This sounds awfully bold; but it wasn't really. The day was warm, the sun was bright, the wind was encouraging but not too exciting, and the weather radio bore nothing but good auguries.
The weather radio proved to be right. About noon I was able to peg the tiller and adjust the sheets -- half an inch makes a difference -- and once I got it right, the Scapegrace sailed herself, on a course ever so slightly east of the ideal but certainly close enough. I took a long-overdue shower on the foredeck with lukewarm water from my solar shower, a funky little plastic bag that heats up a gallon or so of water when the sun is shining, and then I went below to potter and, well, to be honest, I took a nap.
Sailboats, in their own quiet way, are rather noisy, and you don't always know where the noise is coming from. Pocketaqueek -- pocketaqueek -- the 'pocket' you know is the rigging, and the 'a' is the rudder post thumping in its poorly-bushed tube; but what the hell is queek?
You never find out, but even queek you get used to. What you are not expecting is an immense unprecedented noise like God clearing his throat: a-HEMMMM!

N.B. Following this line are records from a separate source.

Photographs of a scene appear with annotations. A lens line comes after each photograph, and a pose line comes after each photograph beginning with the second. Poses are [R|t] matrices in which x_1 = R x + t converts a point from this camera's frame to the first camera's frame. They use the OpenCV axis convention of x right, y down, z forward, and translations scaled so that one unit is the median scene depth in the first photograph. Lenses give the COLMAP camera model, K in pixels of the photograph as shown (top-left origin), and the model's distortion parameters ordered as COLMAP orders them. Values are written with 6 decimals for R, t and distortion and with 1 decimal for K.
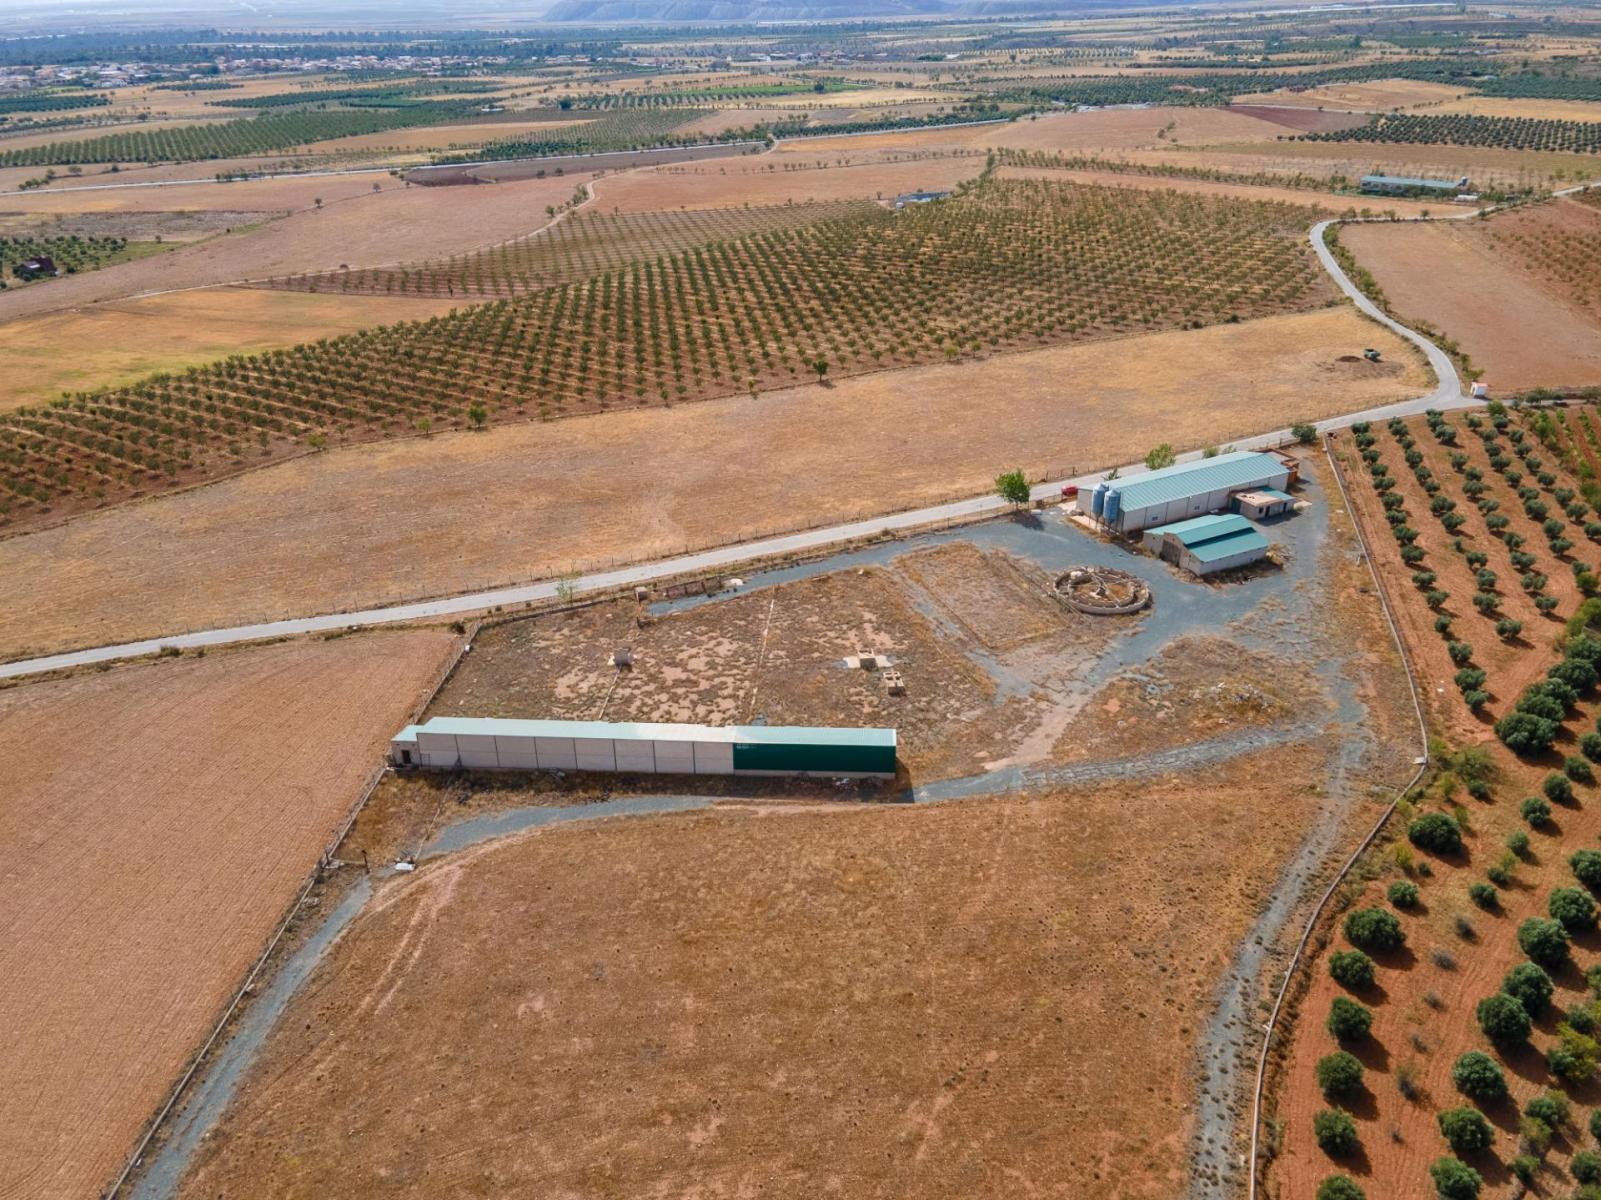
lens RADIAL K [[1174.0, 0, 800.5], [0, 1174.0, 600.0], [0, 0, 1]] dist [0.026986, 0.024900]
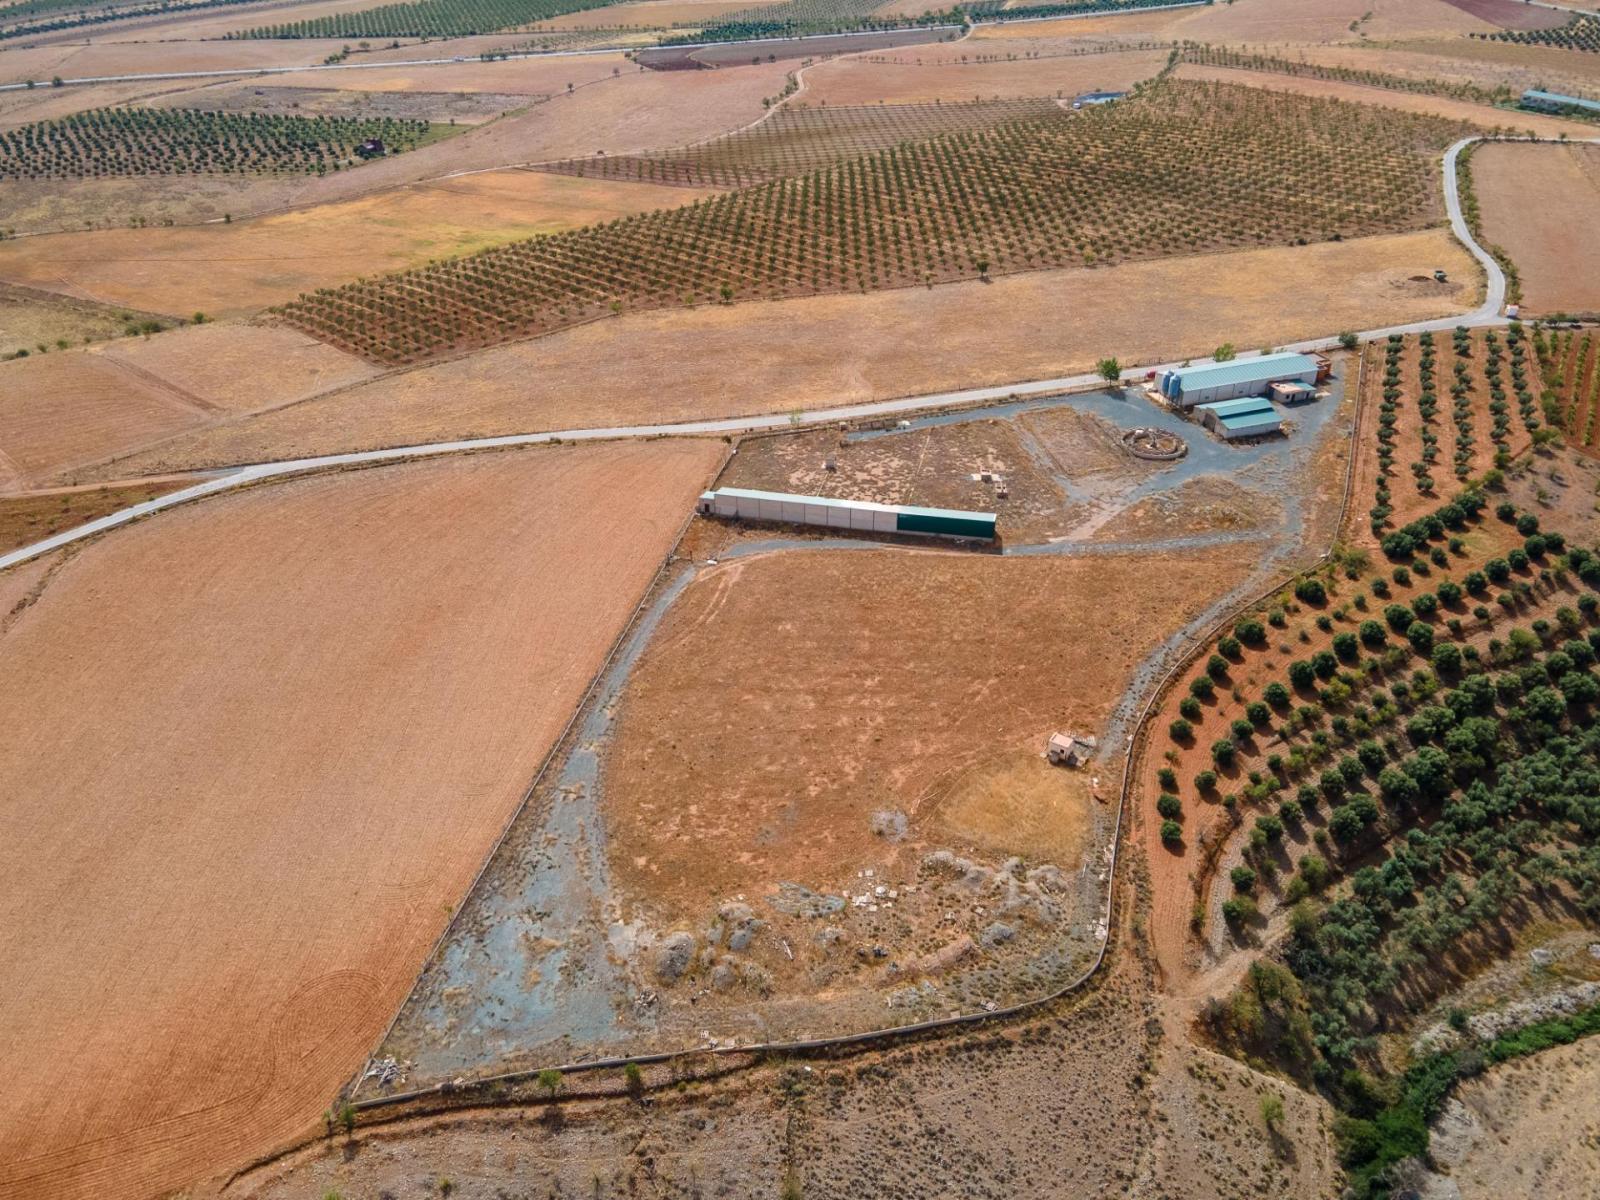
lens RADIAL K [[1173.3, 0, 800.0], [0, 1173.3, 600.0], [0, 0, 1]] dist [0.026986, 0.024900]
pose [[0.988308, 0.085096, -0.126518, 0.014709], [-0.070493, 0.990776, 0.115731, 0.032262], [0.135199, -0.105459, 0.985190, -0.370622]]
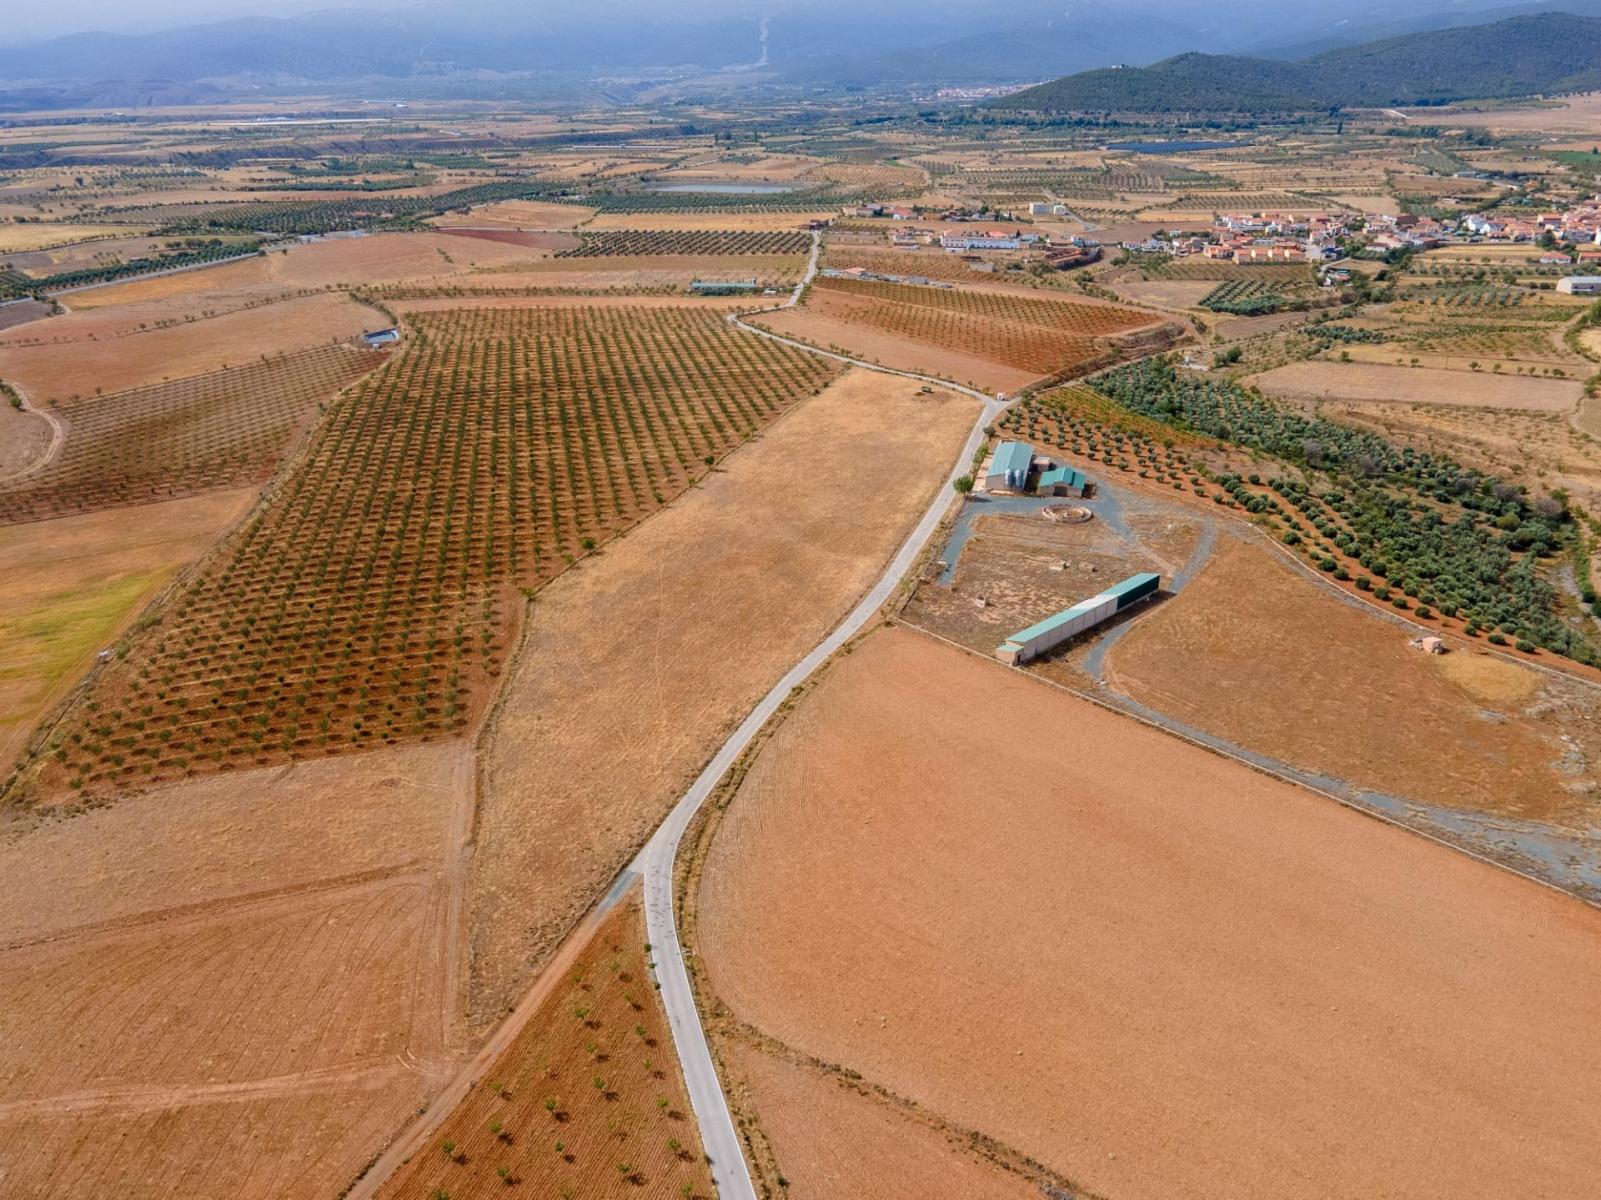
lens RADIAL K [[1174.0, 0, 800.5], [0, 1174.0, 600.0], [0, 0, 1]] dist [0.026986, 0.024900]
pose [[0.673328, -0.286455, 0.681596, -0.994756], [0.330952, 0.941151, 0.068600, -0.107782], [-0.661135, 0.179385, 0.728506, -0.077626]]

Just such a noise jarred me like an electric shock out of my nap and sent me scrambling, faster than I would have thought I could move, up into the cockpit. What in the name of all that's holy...?!
Nothing. Nothing unusual on the boat, nothing on the horizon, nothing nearby -- no boats, no change in the weather. Nothing. Sun still shining, wind where it was, Scapegrace sailing herself as sweet as you could wish.

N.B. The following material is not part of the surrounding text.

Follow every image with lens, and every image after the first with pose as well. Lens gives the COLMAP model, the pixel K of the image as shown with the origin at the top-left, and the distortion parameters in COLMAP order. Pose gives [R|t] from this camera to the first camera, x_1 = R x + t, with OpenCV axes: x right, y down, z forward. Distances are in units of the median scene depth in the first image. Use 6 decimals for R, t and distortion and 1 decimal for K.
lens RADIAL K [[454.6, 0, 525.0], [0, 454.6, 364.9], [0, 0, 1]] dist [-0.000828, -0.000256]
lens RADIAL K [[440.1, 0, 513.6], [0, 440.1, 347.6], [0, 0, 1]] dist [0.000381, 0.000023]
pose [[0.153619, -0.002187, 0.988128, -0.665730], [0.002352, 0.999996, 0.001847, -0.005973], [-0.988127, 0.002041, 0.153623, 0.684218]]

I was starting to think I had dreamed it. But then, just off the starboard rail, the water surged and boiled, like I remember water doing below hydroelectric dams in Kentucky, where I grew up, and a vast dark something broke the surface.

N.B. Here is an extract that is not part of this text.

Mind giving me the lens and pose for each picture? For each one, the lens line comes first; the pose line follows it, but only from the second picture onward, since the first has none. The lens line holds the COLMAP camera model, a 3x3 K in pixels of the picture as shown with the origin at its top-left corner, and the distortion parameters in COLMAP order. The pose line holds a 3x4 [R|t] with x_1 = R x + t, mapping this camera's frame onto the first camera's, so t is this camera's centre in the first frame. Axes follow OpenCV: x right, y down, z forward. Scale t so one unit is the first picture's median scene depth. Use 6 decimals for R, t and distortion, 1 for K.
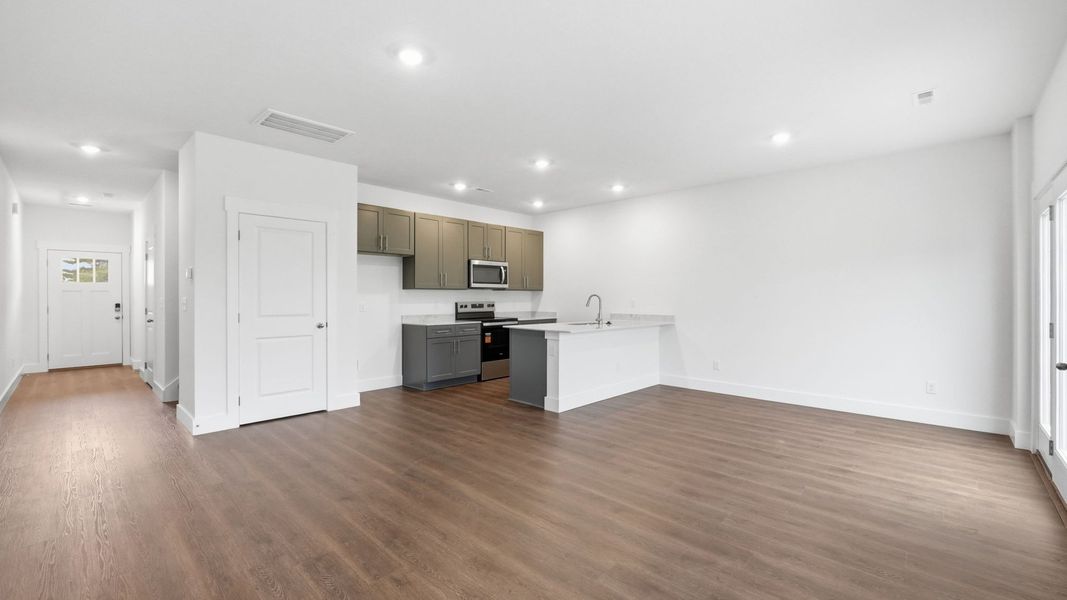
lens RADIAL K [[430.7, 0, 532.3], [0, 430.7, 300.4], [0, 0, 1]] dist [-0.000049, 0.000024]
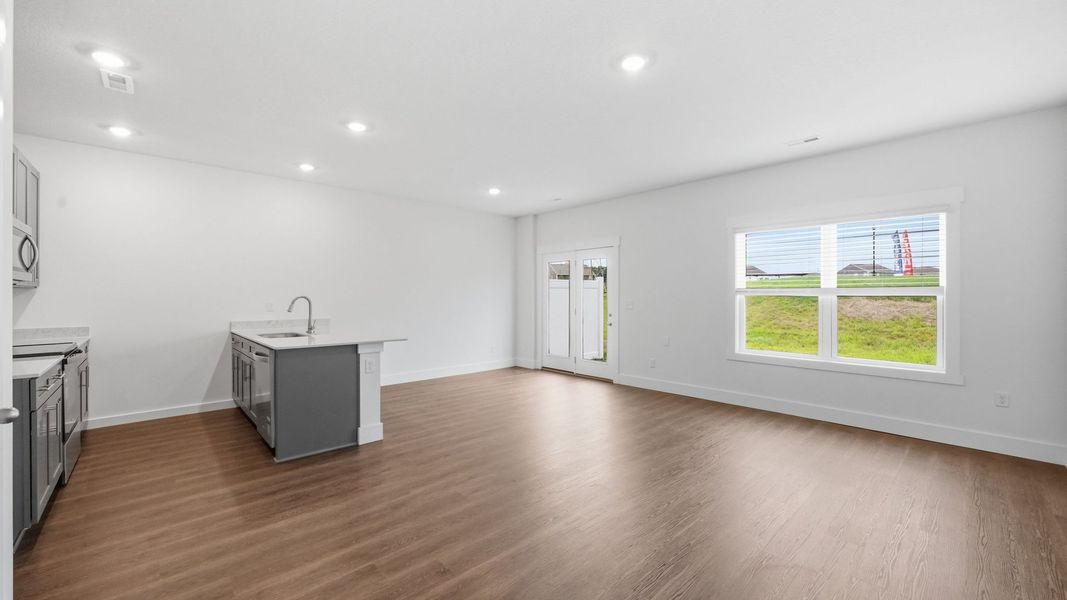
lens RADIAL K [[412.7, 0, 531.9], [0, 412.7, 291.9], [0, 0, 1]] dist [0.014719, 0.000466]
pose [[0.049206, 0.006155, 0.998770, -0.698654], [0.010206, 0.999926, -0.006665, -0.014100], [-0.998737, 0.010521, 0.049139, 0.647915]]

"Vast dark something" is a little melodramatic. Oh, it's accurate enough. But the odd fact is, I never had a microsecond's doubt what it was. I didn't think it was an uncharted sandbar or a log or a submarine. I knew instantly, the way I would have known my best friend's face, that it was a whale -- five, six feet away; I could have touched him with the boat pole, if I had had the boat pole, and if I were ill-bred enough to do such a thing.
Funny how an animal knows an animal instantly. We must be wired for it, on some subcortical level. Not only did I know immediately that this was another animal -- somehow I also knew he meant me no harm.
I suppose, in retrospect, that he must have been surprised to see a sailboat scudding along with nobody on deck, and he came over to check it out.
He -- or she; who knows? -- was a beautiful animal, the deep deep brown that might as well be black, smooth, glossy in the bright sun, with an absurdly tiny sickle-shaped dorsal fin.
I could only see his or her back; his head and tail were submerged -- but what I could see, above water, was quite a bit longer than my little boat.
He or she swam idly along next to me for a few seconds, then exhaled again -- whoosh!
That was the sound I had heard, the sound that bounced me out of my bunk and sent me on deck with pulses pounding.
This second exhalation seemed to have a slightly humorous character -- a hint of a Leviathan laugh. Not an unkind laugh, but a laugh expressing the unfathomable mirth of a mighty creature at a joke you and I could never share.
And then he dove -- or I guess "sounded" is the right word -- and I saw him no more. But I will see him in my dreams until the day I die.